● **Provided records**:
※ ※ ※

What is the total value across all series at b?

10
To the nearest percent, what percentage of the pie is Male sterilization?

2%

※ ※ ※

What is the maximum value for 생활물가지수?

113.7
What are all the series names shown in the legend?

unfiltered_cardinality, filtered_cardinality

※ ※ ※

Please convert the listing from the line with "What is the maximum value for 생활물가지수?" up to and including the line with "unfiltered_cardinality, filtered_cardinality" into a Markdown table with the columns Number and Line, leaving out blank lines.

● **Solved problem**:
| Number | Line |
|---|---|
| 1 | What is the maximum value for 생활물가지수? |
| 2 | 113.7 |
| 3 | What are all the series names shown in the legend? |
| 4 | unfiltered_cardinality, filtered_cardinality |